Would you be exasperated by words like gemæcce?

HILD by Nicola Griffith is a luminous novel about St Hilda of Whitby (circa 614-17 November 680.)

The novel begins in around 617, when Hild is a three-year-old child, learning about the sudden death of her father (by poison.) Hild’s family suffers a huge loss of status with this death, her mother becoming a young widow with two daughters under the age of ten. (Hild’s older sister Hereswith is about eight years old in 617.) 

Eventually Hild’s family attaches themselves to the court of King Edwin of Northumbria (586-633.) There, Hild attracts the notice of the king and his court by performing a feat of endurance. Her task is to serve ale to the men, the sort of thing any noblewoman would do. But the ale cup is extremely heavy, and the task involves walking up and down the tables, heavy cup brimming full of ale in both hands, presenting it first to the king to drink then to all of his noblemen in order of precedence. 

The king is so impressed, he decides to test her by giving her one of his heavy bracelets to use as a crown. Hild is to repeat her task with the “crown” on her head without spilling drop. 

By some miracle she acquits herself perfectly, an amazing feat for a seven-year-old child.

St. Hilda monument detail in
Whitby. Note ammonites at feet.

One essential quality an author must have if writing about a time when life was much slower, is to have gorgeous prose. Ms. Griffith’s novel brought to mind Juliet Marillier’s Daughter of the Forest, which drew me in by its dreamy prose. Author Nicola Griffith deploys the same technique and as I was listening to the audio version I was also mesmerized by the voice of Pearl Hewitt. 

But there is one big problem with Hild, that is not evident in Daughter, and that is Ms. Griffith’s use of words that no-one has heard of before (unless one is a scholar of Anglo-Saxon.) Early on, I was pulled out of my fictive dream by words such as gesith, siff-saff, and gemæcce. I was so bothered by my not knowing what these words meant, I took time out to look them up on the internet, not realizing that Ms Griffiths had provided a glossary.

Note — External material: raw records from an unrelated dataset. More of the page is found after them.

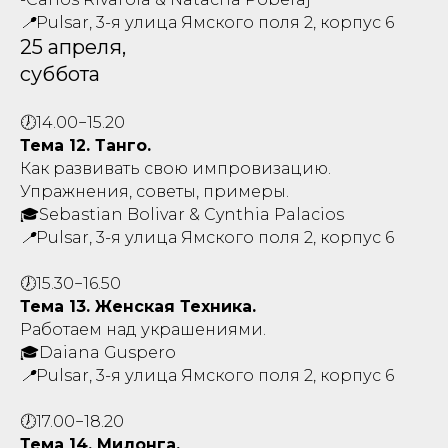
📍Pulsar, 3-я улица Ямского поля 2,
корпус 6
25 апреля,
суббота
🕖14.00−15.20
Тема 12. Танго.
Как развивать свою импровизацию.
Упражнения, советы, примеры.
🎓Sebastian Bolivar & Cynthia Palacios
📍Pulsar, 3-я улица Ямского поля 2,
корпус 6
🕖15.30−16.50
Тема 13. Женская Техника.
Работаем над украшениями.
🎓Daiana Guspero
📍Pulsar, 3-я улица Ямского поля 2,
корпус 6
🕖17.00−18.20
Тема 14. Милонга.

But IMHO, a glossary is NOT enough. There are much better ways of handling foreign words than just dropping them in the text and expecting the reader to cope. A very easy fix is to put the translation next to the word. 

Instead of writing ~

“and the score of sworn warrior gesiths would get magnificent baldrics for their swords,”

Ms Griffiths would have been better served by writing ~ 

“and the score of sworn warrior gesiths, noble companions of their dead lord, would get more magnificent baldrics, belts, for their swords.” 

(Italics and Strike-Through show my changes.)

As for a word like gemæcce or a name like Cian, I strongly recommend the author to help with the pronunciation by changing the spelling. 

That way gemæcce becomes Yematchee and Cian becomes Keyarn

Yes, I know it is not how the Anglo-Saxons wrote it, but given that spelling in those times was entirely at the whims of the local priest, I really don’t think that should be an issue. Especially for 21st-century people who speak modern English and will NOT pronounce G as if it is a Y, nor C as if it is a K. Four stars.